Возвращаюсь несколько обескураженный. Конечно, приятно узнать, что институт все-таки получает помощь, но обидно, что эта помощь не дойдет до нашей лаборатории.

– Ну как? – спрашивает Шуберт.

– Похоже, что там уже все схвачено, и нам ничего не светит.

– А это очень даже возможно, – отвечает Шуберт. – Институт большой, на всех не хватает. Кто ближе к кормушке, тому и достается. Да ты не переживай: зачем вам это старье? Сам же говорил, что современной техники не хватает. Подожди, все будет. Не все же вашему институту без денег сидеть. Купите еще себе хорошее новое оборудование. Да и вообще учиться на старом совсем не плохо: потом на новое будет перейти легко. А от нового что толку? Оно ведь все равно скоро устареет. Ты на него и здесь насмотришься.

– Так я же его не вижу совсем. Одни бумаги. Читать я и дома могу, а я же хотел на передний край науки и техники. Я вот все читаю тут про эту технику, но совсем же ее не вижу. А мне бы хоть одним глазком…

– Ты, наверное, хочешь на наш испытательный полигон. Понимаю. Я туда позвоню. Обеспечим тебе экскурсию. Посмотришь, как всю эту технику тестируют. Это тебе полезно будет. Позвоню сегодня туда, договорюсь.

Наконец-то сбудется моя мечта! До переднего края рукой подать.

Вечером за одним столиком со мной сидит седой, но крепкий мужчина.

Мы чокаемся с ним пивом.

– Я тебя часто здесь вижу, – говорит он. – Ты живешь здесь, в гостинице?

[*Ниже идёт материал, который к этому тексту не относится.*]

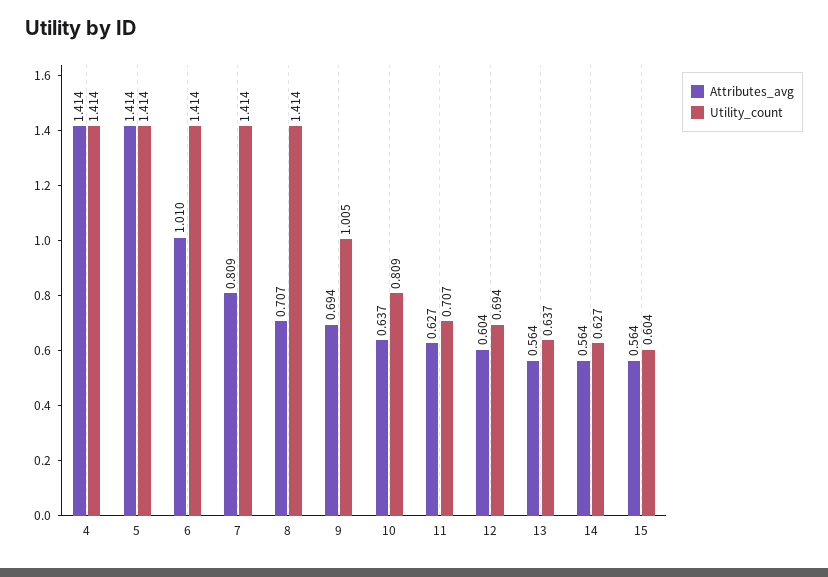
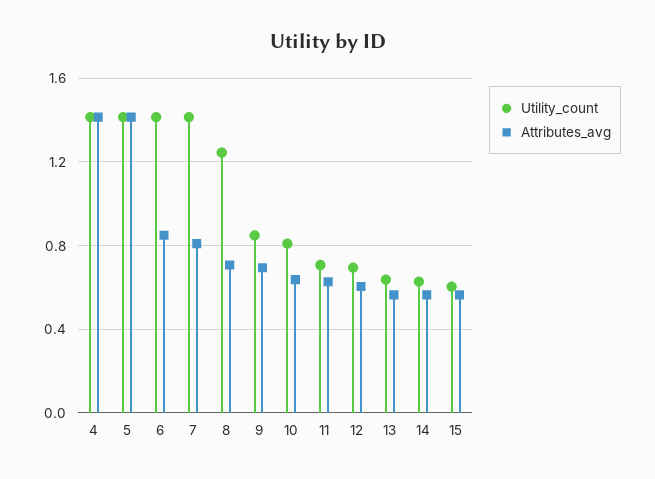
  {
    "Attributes_avg": {
      "4": 1.414,
      "5": 1.414,
-     "6": 1.01,
+     "6": 0.85,
      "7": 0.809,
      "8": 0.707,
      "9": 0.694,
      "10": 0.637,
      "11": 0.627,
      "12": 0.604,
      "13": 0.564,
      "14": 0.564,
      "15": 0.564
    },
    "Utility_count": {
      "4": 1.414,
      "5": 1.414,
      "6": 1.414,
      "7": 1.414,
-     "8": 1.414,
+     "8": 1.25,
-     "9": 1.005,
+     "9": 0.85,
      "10": 0.809,
      "11": 0.707,
      "12": 0.694,
      "13": 0.637,
      "14": 0.627,
      "15": 0.604
    }
  }

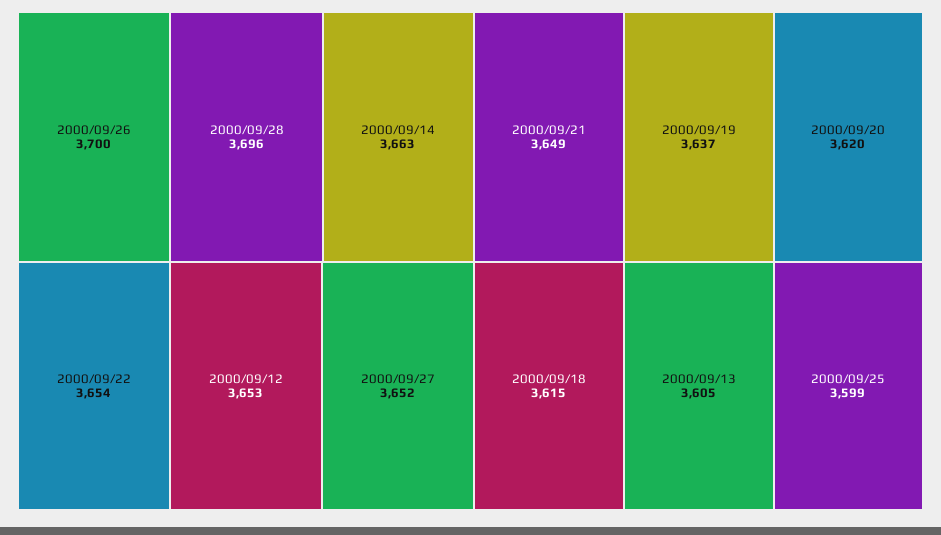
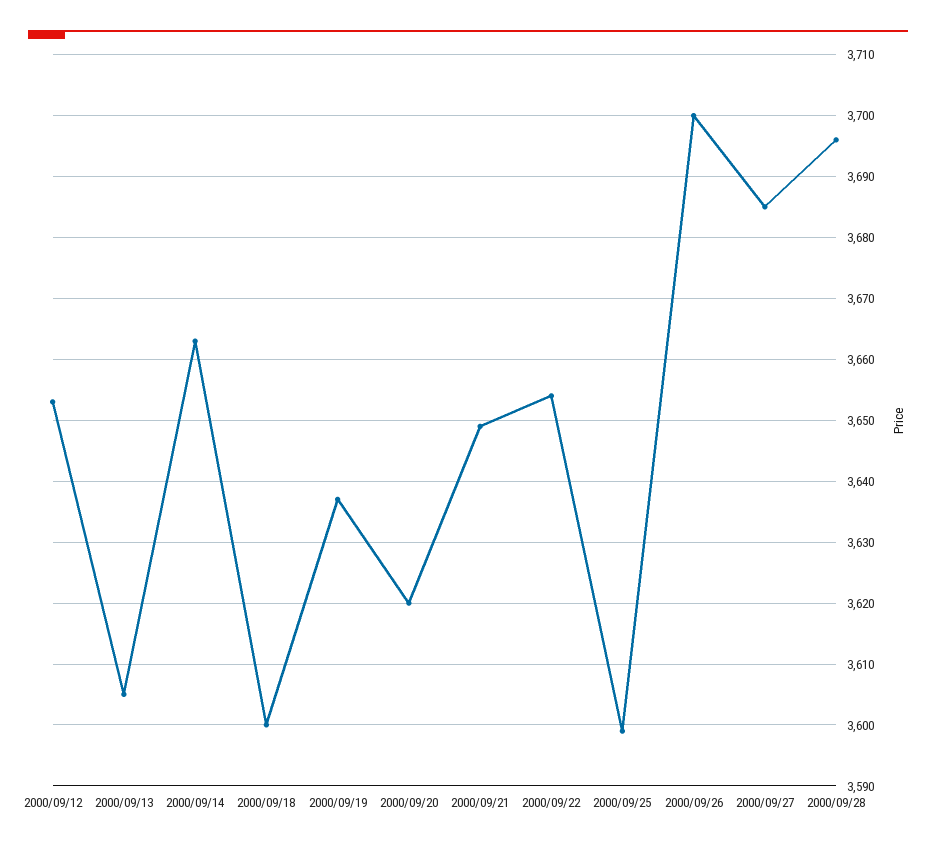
  {
    "2000/09/26": 3700,
    "2000/09/28": 3696,
    "2000/09/14": 3663,
    "2000/09/22": 3654,
    "2000/09/12": 3653,
-   "2000/09/27": 3652,
+   "2000/09/27": 3685,
    "2000/09/21": 3649,
    "2000/09/19": 3637,
    "2000/09/20": 3620,
-   "2000/09/18": 3615,
+   "2000/09/18": 3600,
    "2000/09/13": 3605,
    "2000/09/25": 3599
  }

– Да, я на практику приехал из Петербурга.

– А где практика?

Говорю.

– Это тебе здорово повезло. В такую солидную фирму не всякого немца на практику возьмут. А потом еще перспективы.

– Обещают взять потом на работу в Петербурге.

– Это хорошо. А жить тут не тяжело?

– Я же не долго, чего страшного?

– Бавария все-таки. Тут баварцы кругом. Я бы тут долго не смог. Сам я не местный, тоже в гостинице живу. Я работаю тут на стройке. Но на выходные я еду домой. Жить в Мюнхене неотлучно тяжело.